Referring to the Osprey analysis, the corporate famous that it hasn’t fished in Mobjack Bay in a long time, and that regulators have already lowered menhaden harvesting within the Chesapeake Bay to lower than one-third of historic ranges for precautionary causes. The corporate additionally stated there are a lot of potential explanations for nest failures in Mobjack Bay. “Instantly linking the decline in Osprey populations to the provision of menhaden isn’t supported by any obtainable proof,” the assertion stated.
Watts and Academia disagree, they usually’re as soon as once more cruising the Chesapeake to assemble extra knowledge. Together with monitoring reproductive success, this season they plan to watch how a lot time male Ospreys spend attempting to find fish, as an indicator for the abundance of menhaden. In the meantime, authorized efforts to restrict the menhaden harvest proceed. Whereas Virginia’s fisheries regulator denied the anglers’ petition, their lawsuit remains to be transferring by way of the courts.

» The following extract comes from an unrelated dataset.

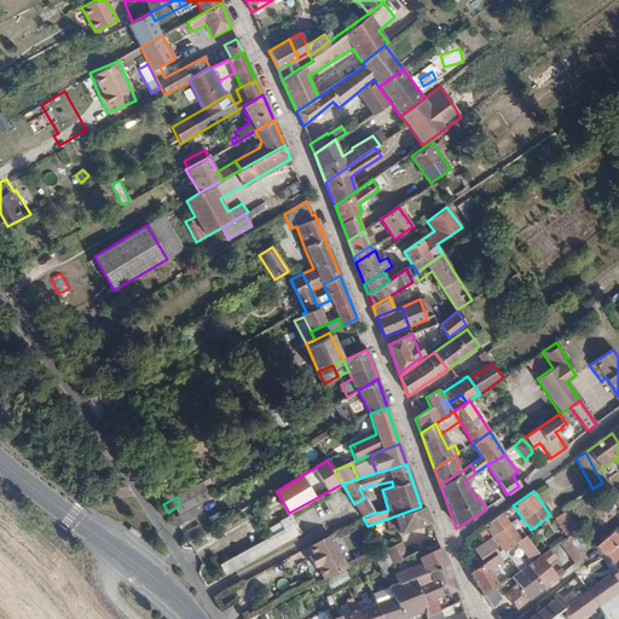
[(354,504),(363,518),(372,513),(364,498),(354,504)]
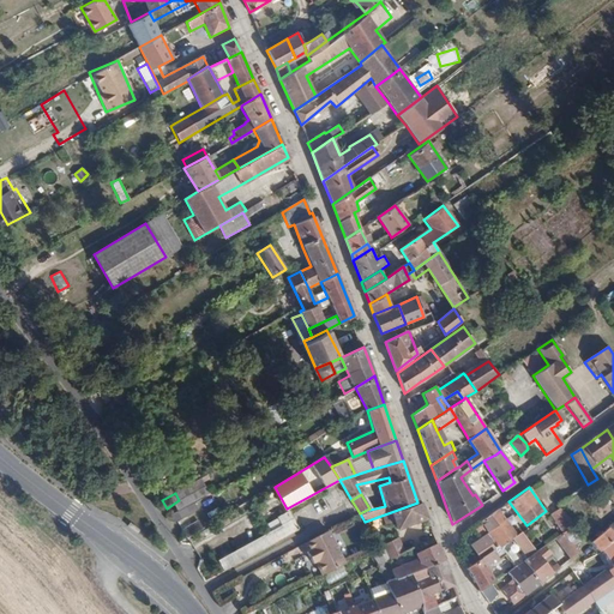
[(419,501),(417,503),(391,512),(397,529),(426,519),(419,501)]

Given the scale of the inhabitants, the Chesapeake Bay’s Ospreys are usually not in rapid jeopardy, Watts says. However the inhabitants is vulnerable to long-term decline, he provides, and there’s cause for concern about different species for which the Osprey serves as a sentinel, similar to Northern Gannets, Brown Pelicans, and Nice Blue Herons. “If Osprey are doing this poorly,” he says, “what’s occurring with every thing else?”
It’s too early to say how Ospreys will fare this nesting season. However it’s clear that, as they’ve previously, the birds are signaling that one thing, someplace within the Chesapeake’s ecosystem, must be fastened.